Extract provided:
160 High Street, N.W., Warren, OH 44481; and James M. Brutz, Assistant Prosecutor,
842 Youngstown-Kingsville Road, Vienna, OH 44473 (For Plaintiff-Appellee).
Frank R. Bodor, 157 Porter Street, N.E., Warren, OH 44483 (For Defendants-
Appellants).
CYNTHIA WESTCOTT RICE, J.
{¶1} Appellants, Vincent Prindle and Vickie Prindle, appeal the judgment of the
Trumbull County Court of Common Pleas in favor of appellee, The Board of County
Commissioners (“the county”), denying appellants’ complaint for a writ of mandamus.
At issue is whether the trial court abused its discretion in denying the writ and in finding
that appellants failed to present clear and convincing evidence of a permanent taking of
access rights to their property. For the reasons that follow, we affirm.
{¶2} On February 19, 2014, the county filed, in Case No. 2014-CV-00354, a
petition for appropriation of a temporary easement on appellants’ commercial real
property located on High Street in Cortland to perform the work necessary to
reconstruct a walk, drive, parking lot, and grading in connection with a county road-
widening project. The easement was to last for 18 months from the date of entry by the
county. Appellants filed an answer denying the material allegations of the complaint.

Data provided:
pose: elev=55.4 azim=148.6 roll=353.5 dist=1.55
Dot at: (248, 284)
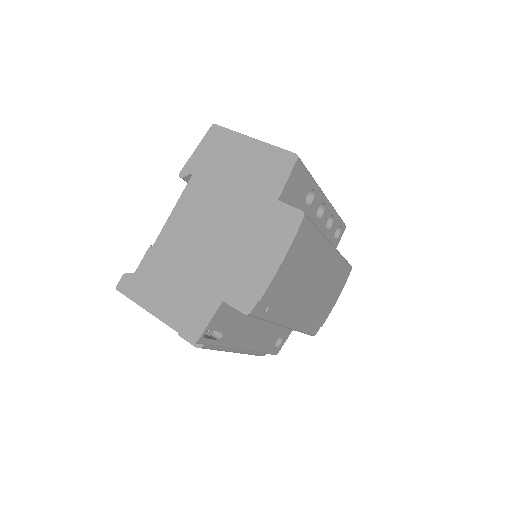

Problems to solve:
**1.** Using the court opinion excerpt, answer each question briefly:
(a) Who are the appellants?
(b) Which court issued the judgment being appealed?
(c) How long was the temporary easement to last?
**2.** According to the court opinion excerpt, why did the county seek a temporary easement on the appellants' property? Answer in one to three sentences.

Answers per task:
**1.**
(a) Vincent Prindle and Vickie Prindle.
(b) The Trumbull County Court of Common Pleas.
(c) 18 months from the date of entry by the county.

**2.** The county sought the easement so it could do the work needed to reconstruct a walk, drive, parking lot, and grading on the appellants' commercial property on High Street in Cortland. This work was part of a county road-widening project.